The online occasion was hosted from Dubai by Middle East Ambassador and alumnus, Dr Amin El Kholy MBA, Chief Operating Officer at Modus Capital, who introduced Professor Rothwell and the guest speaker, Professor Angelo Cangelosi, Professor of Machine Learning and Robotics in the School of Engineering.

Addressing the online reception, Professor Dame Nancy Rothwell, President and Vice-President of The University of Manchester said:  

“It is fantastic to be joined by alumni from the Middle East and North Africa and I am delighted to be joined by our Middle East Centre, which was launched in Dubai in 2006 and has enjoyed 15 successful years. It has supported nearly 3,000 students and graduated nearly 2,000 to-date and was awarded the best MBA programme in the inaugural Forbes Higher Education Awards and given a star rating in the inaugural rankings of international universities. So it has embraced the new world we are in and it has continued with hybrid workshops.
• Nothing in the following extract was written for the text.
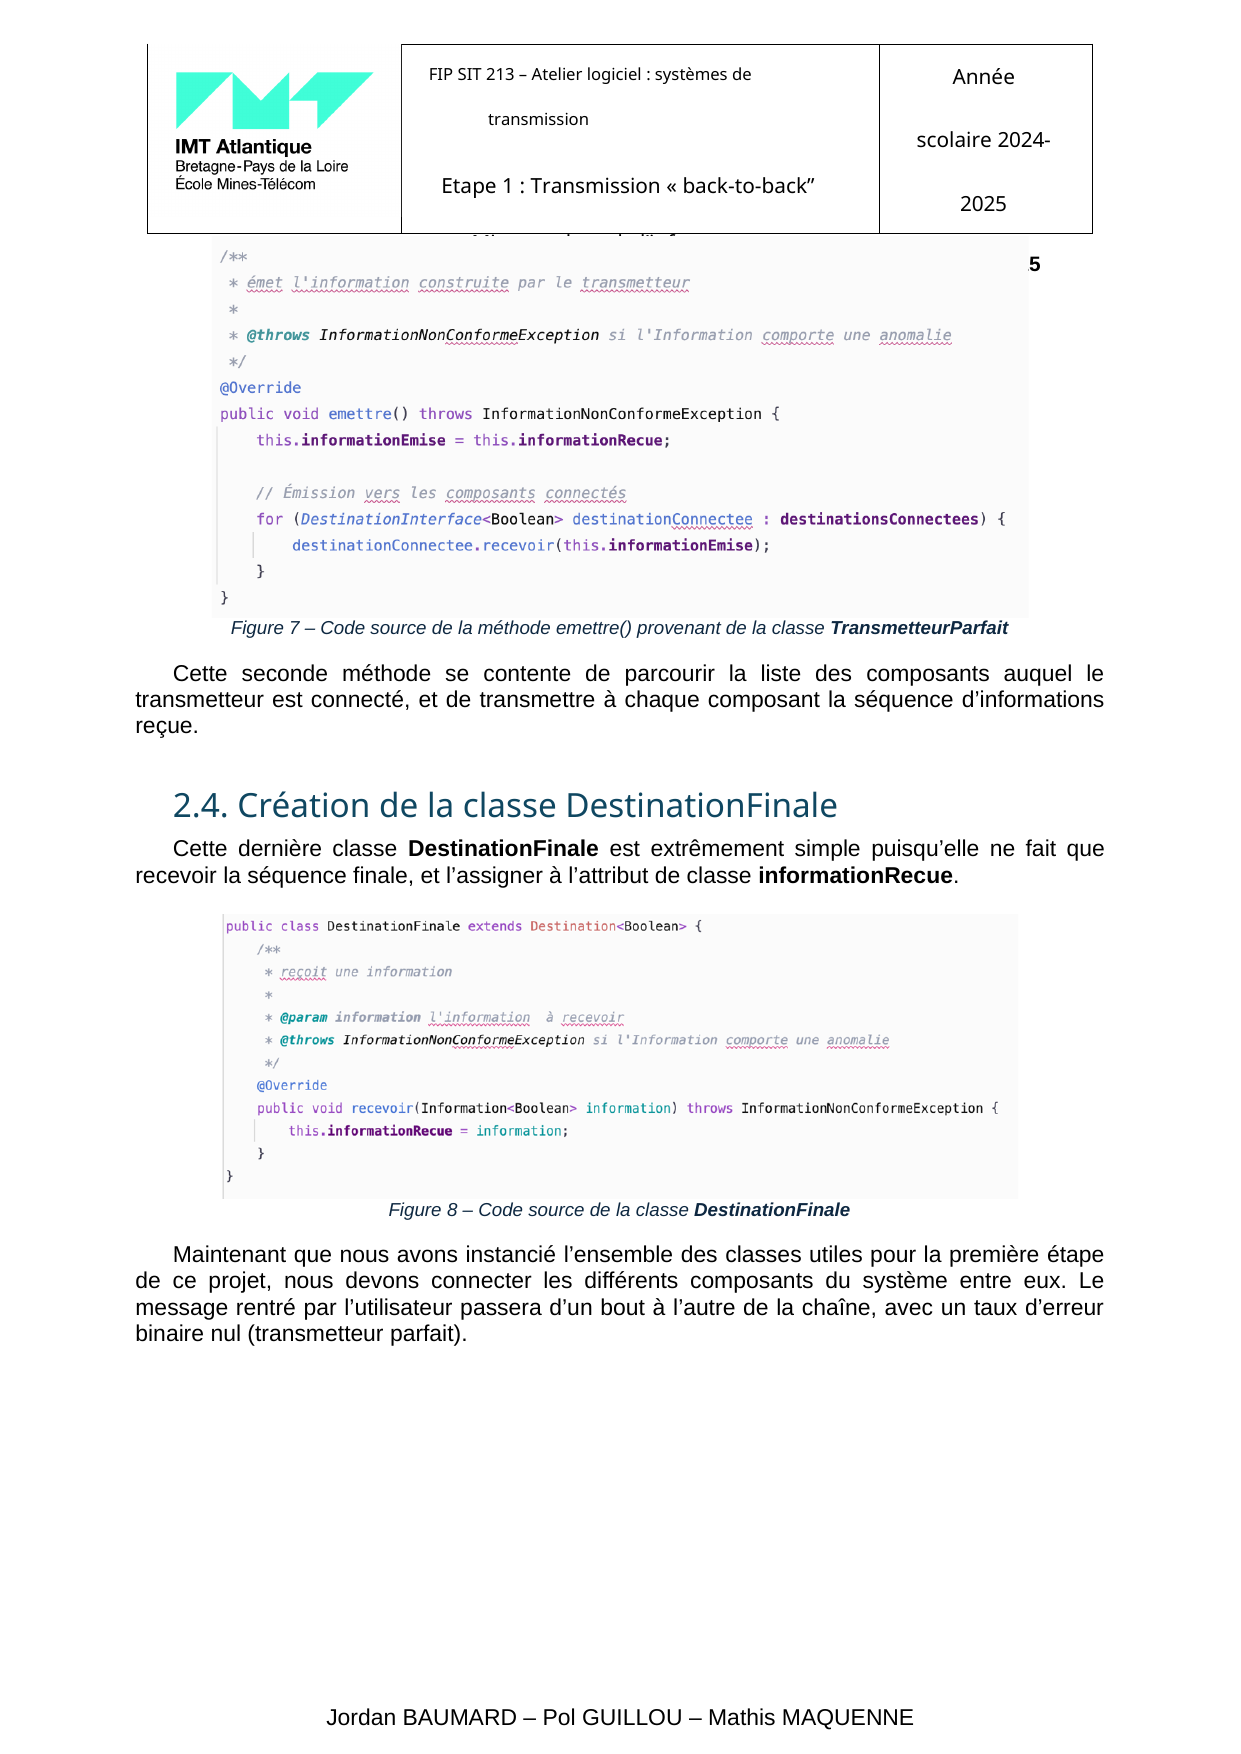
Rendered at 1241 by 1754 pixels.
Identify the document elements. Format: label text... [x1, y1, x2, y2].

“The Middle East and North Africa is a really important region for us and we are seeing increased numbers of applications for students wanting to study from those regions and therefore growing our alumni base and we are very keen to stay connected with you. We are still the most popular university in the UK for undergraduate study and we have students coming from Bahrain, Egypt, Jordan, Kuwait, Oman, Saudi Arabia, and the UAE, and many different countries in this region. We are now the first University in the UK and second in the world for students sponsored by Saudi Aramco for study. 

“We are keen to stay in touch with you and please do contact our alumni office and if you can come and visit us this would be fantastic, obviously. Thanks to you all for joining and let us know what you want to hear more about from the University.”  

Professor Cangelosi presented on Developmental Robotics: From Babies to Robots, and shared the latest developments in AI and machine learning, which offer an opportunity to advance the design of intelligent robots and human-robot interaction systems, for applications in flexible manufacturing, robot companions for older people and in education. The field of Developmental Robotics, part of the wider field of Cognitive Robotics, combines AI with robotics by taking inspiration from psychology (e.g. child psychology) and neuroscience. In his talk, he presented some examples of developmental robotics experiments and videos showing how robots can learn to communicate with people and can develop social skills such as Theory of Mind to improve the design of trustworthy autonomous systems.